◆ Task prompt: Carry on the earnings call transcript about V-I Chip power components, starting right after its last line.

◆ Extract to read:
════════════════════

We're looking at being able to process about 70% or 80% more power in the same footprint, a significant increase in efficiency, and a cost reduction measured in terms of cents per watt that will be quite substantial.
It is a package that supports all of the V-I Chip functional blocks from bus converters to other sorts of measure modules to regulators of a variety of kinds, two full-blown DC-DC converters both in relatively low input voltage, as well as high input voltage as found in automotive applications and in offline products.
Again, the package supports AC to DC products, as well as DC to DC products.
I expect that this will become a standard for power components for many years to come.
Jim Bartlett - Analyst
So the first application being an automotive rollout and then increasing that during 2012 and then -- will that be a substantial percentage by the end of 2012 of V-I Chips?
Patrizio Vinciarelli - Chairman, President and CEO
We expect and obviously these expectations are still somewhat tentative, because while this program is being ongoing for some time and we've invested significantly in it, it doesn't come to full fruition, but it's been progressing remarkably well, remarkably on time.
I don't anticipate any glitch in the next few months and absent any last-minute surprise, I think we're going to start seeing product announcements for brand-new V-I Chips that are power molded before the end of this year.
And these are going to be products in the AC to DC, as well as the DC to DC arena.
Jim Bartlett - Analyst
Great.
Thank you.
Patrizio Vinciarelli - Chairman, President and CEO
Thank you.
Operator
Your next question comes from the line of Don McKenna.
Please proceed.
Don McKenna - Analyst
Yes.
I got back in line because I didn't hear you say anything in your prepared remarks about automotive and of course, you just mentioned it here.
But I was going to ask you too because I -- at the annual meeting, I thought I overheard you in a conversation afterwards talking about the potential of the automotive being somewhere in the $100 million range over the next five years.
Could you address that?
Patrizio Vinciarelli - Chairman, President and CEO
We have a lot of interest.

════════════════════

◆ Data section:
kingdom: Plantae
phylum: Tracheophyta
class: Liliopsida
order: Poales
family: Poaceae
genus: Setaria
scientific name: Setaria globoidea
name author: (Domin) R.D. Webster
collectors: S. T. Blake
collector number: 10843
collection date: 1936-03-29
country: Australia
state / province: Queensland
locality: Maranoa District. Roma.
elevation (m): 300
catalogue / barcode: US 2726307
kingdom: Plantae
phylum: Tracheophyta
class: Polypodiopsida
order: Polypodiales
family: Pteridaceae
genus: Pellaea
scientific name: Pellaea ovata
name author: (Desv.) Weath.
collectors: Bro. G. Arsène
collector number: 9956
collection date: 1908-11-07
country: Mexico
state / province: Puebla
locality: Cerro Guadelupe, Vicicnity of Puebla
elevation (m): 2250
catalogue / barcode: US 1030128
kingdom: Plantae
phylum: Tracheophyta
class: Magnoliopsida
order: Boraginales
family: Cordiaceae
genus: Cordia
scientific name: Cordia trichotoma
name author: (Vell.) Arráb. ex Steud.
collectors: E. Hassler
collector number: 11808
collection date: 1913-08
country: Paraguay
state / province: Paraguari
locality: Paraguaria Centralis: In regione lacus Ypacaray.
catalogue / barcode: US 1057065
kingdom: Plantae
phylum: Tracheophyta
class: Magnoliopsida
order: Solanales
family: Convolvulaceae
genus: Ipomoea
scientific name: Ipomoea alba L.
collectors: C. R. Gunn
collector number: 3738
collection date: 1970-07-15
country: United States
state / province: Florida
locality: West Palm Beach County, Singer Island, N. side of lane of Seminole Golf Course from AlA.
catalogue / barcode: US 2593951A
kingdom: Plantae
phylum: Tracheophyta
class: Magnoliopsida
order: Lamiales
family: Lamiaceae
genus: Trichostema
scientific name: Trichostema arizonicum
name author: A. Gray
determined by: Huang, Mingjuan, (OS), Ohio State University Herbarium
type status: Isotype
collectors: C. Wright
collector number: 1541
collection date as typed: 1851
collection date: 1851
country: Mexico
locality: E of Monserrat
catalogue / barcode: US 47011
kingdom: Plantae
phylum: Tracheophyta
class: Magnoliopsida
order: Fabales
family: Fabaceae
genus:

════════════════════

◆ Task output:
That interest has been nurtured for now a few quarters.
I think we had discussed in earlier conference call the fact that we instituted a dedicated team focused on developing the automotive market.
And these efforts in the interest of OEMs in the density and efficiency and cost attributes of V-I Chip products recently led to a development contract from a major automotive manufacturer with other opportunities that are tracking along.
So, I think this initiative is progressing as expected, because they use the fundamental alignment between the technology attributes that are needed in the automotive space for which there doesn't appear to be any competitive alternative in what we have to offer.
Don McKenna - Analyst
And does the potential down the road have that kind of magnitude additional business?
Patrizio Vinciarelli - Chairman, President and CEO
In gross terms?
Don McKenna - Analyst
Yes.
Patrizio Vinciarelli - Chairman, President and CEO
So, yes.
Yes.
This is part of a relatively grand plan that involves expansion into new markets, as well as further expansion into existing markets.
But we've earmarked based on feedback or rather you see the automotive market is a significant market for us as we look out three to five years.
Don McKenna - Analyst
Thank you.
Patrizio Vinciarelli - Chairman, President and CEO
Thank you.
Operator
Your next question comes from the line of Dick Feldman.
Please proceed.
Dick Feldman - Analyst
Good afternoon.
I have one question, you were speaking about the new packaging for the V-I Chips.
Is this in any way proprietary, are there any patent surrounded and does it have applicability beyond your own products?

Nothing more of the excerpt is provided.